What is the time complexity of the below code?

Question

i=12

while( i < n )

{

i=i^5

i=i/3

i=i∗7

}

What is the complexity of the given program?

Answer 1

Let $V(0)=12$ and $V(j)$ be the value of the variable $i$ immediately after the $j$-th iteration for $j \ge 1$.

$$ \begin{align} V(j) &= \frac{7}{3} \cdot V(j-1)^5 \\ &= \left(\frac{7}{3}\right)^{1+5} \cdot V(j-2)^{25} \\ &= \left(\frac{7}{3}\right)^{1+5+25} \cdot V(j-3)^{125} \\ &= \dots \\ & = \left(\frac{7}{3}\right)^{\sum_{k=1}^{j-1} 5^k} + V(0)^{5^j} \\ &= \left(\frac{7}{3}\right)^{\frac{5^j - 1}{4}} + 12^{5^j} \end{align} $$ (I'm hand-waving a bit when the dots are used. If you want a formal proof you can use induction on $j$).

For your algorithm to stop you need that $V(j) \ge n$. When does this happen?

Notice that $V(j)$ is monotonically increasing.
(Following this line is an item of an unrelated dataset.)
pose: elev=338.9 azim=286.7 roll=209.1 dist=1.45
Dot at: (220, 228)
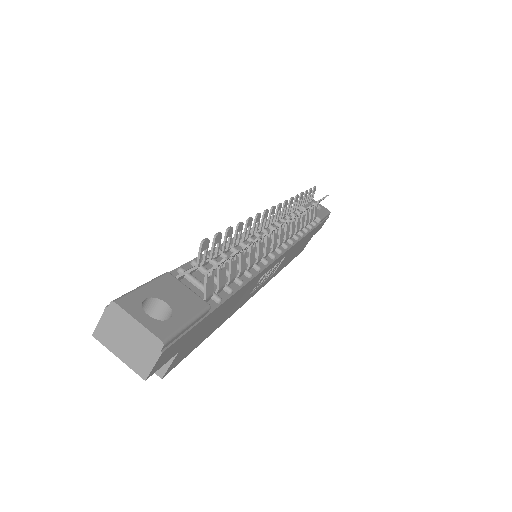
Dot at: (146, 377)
Then, you need more than $s = \lfloor \log_{5} \log_{12} n/2 \rfloor$ iterations since: $$V(s) = \left(\frac{7}{3}\right)^{\frac{5^s}{4}} + 12^{5^s} < 2 \cdot 12^{5^s} \le n,$$ and at most $S = \lceil \log_{5} \log_{12} n \rceil$ iterations since: $$ V(S) = \left(\frac{7}{3}\right)^{\frac{5^S}{4}} + 12^{5^S} > 12^{5^S} \ge n. $$

Each iteration requires constant time (assuming that each arithmetic operation can be carried out in $O(1)$ time, which might or might not be reasonable if you're dealing with large values). Therefore the time complexity is $\Theta(\log \log n)$.